In a document sighted by The Edge yesterday, BNM said banking institutions will grant an automatic moratorium on all loans/financing repayments/payments, principal and interest (except for credit card balances) to individuals and SME borrowers/customers for a period of six months from April 1, 2020.

It added that the automatic moratorium is applicable to the loans/financing that are not in arrears exceeding 90 days as at April 1, 2020 and denominated in ringgit.

“If turns out to be true, the impact will be negative on banks for this ‘6-month period’ as it will put a strain on [their] liquidity and working capital, which [are] also needed to cover interest expense, overheads and for lending activities,” Affin Hwang Capital research analyst Tan Ei Leen said in a note today.

Nonetheless, as a relief for banks, Tan noted the Net Stable Funding Requirement (lowered to 80%) and the Liquidity Coverage Ratio (LCR, below 100%) for banks could be relaxed.

On the other hand, AllianceDBS Research analyst Chin Jin Han opined the news to be positive for banks, stating that measures shed more light on BNM’s decision to reduce the statutory reserve requirement (SRR) by 1 percentage point last week.

“Overall, this helps address the uncertainty associated with earnings and asset quality arising from the COVID-19 (and movement restriction order) fallout. Like the previously approved COVID-19-related moratoriums, these loans are unlikely to be classified as impaired and translate to higher provisions (unless demonstrably compromised).

“Earnings should not be significantly impacted as interest income still accrues with little requirement for higher provisions.
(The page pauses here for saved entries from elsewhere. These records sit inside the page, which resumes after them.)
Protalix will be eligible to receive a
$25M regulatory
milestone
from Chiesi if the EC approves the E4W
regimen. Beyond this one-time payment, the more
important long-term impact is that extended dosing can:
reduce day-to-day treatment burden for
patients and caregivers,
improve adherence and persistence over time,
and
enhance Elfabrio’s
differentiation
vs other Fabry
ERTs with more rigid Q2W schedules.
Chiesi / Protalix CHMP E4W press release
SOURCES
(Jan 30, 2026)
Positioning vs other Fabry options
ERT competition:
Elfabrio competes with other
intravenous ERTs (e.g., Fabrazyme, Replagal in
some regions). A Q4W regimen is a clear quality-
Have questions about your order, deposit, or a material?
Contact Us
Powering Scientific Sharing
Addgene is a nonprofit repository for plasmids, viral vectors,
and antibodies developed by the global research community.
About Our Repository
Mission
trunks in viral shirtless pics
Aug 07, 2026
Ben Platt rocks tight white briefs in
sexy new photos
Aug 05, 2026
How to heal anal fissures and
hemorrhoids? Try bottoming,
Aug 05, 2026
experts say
However, we do not discount the possibility of further policy rate action to support the economy, which would be detrimental to banks’ margins given flagging credit demand,” Chin said in a note today.

Affin Hwang’s Tan also noted that that investor sentiment is expected to be impacted and therefore negative on banks, which could result in another round of selldown.

“We will not be surprised that during this period, banks’ LCR will decline more significantly as banks would still require working capital to continue paying for interest expense, meet deposit withdrawals, meet debt repayments and sustain its overheads (this is despite interest income being recognized on the income statement).

"Nonetheless, if borrowers continue to face repayment/payment constraints after the 6-month moratorium is uplifted, higher default rates will start to show up on bank’s balance sheets and will be reflected as higher impaired loan provisions (or credit cost),” Tan said.

ELK-Desa Resources Bhd, with a “buy” rating and target price (TP) of RM1.14, is a preferred pick for Affin Hwang due to its attractive yield and resilient business in the auto-financing of mass-market used-cars.

For AllianceDBS, it prefers Hong Leong Bank Bhd (“buy”, TP: RM19.20) and Public Bank Bhd (“buy”, TP: RM19.70) for their conservative risk appetite, robust asset quality and limited exposure to the oil and gas sector.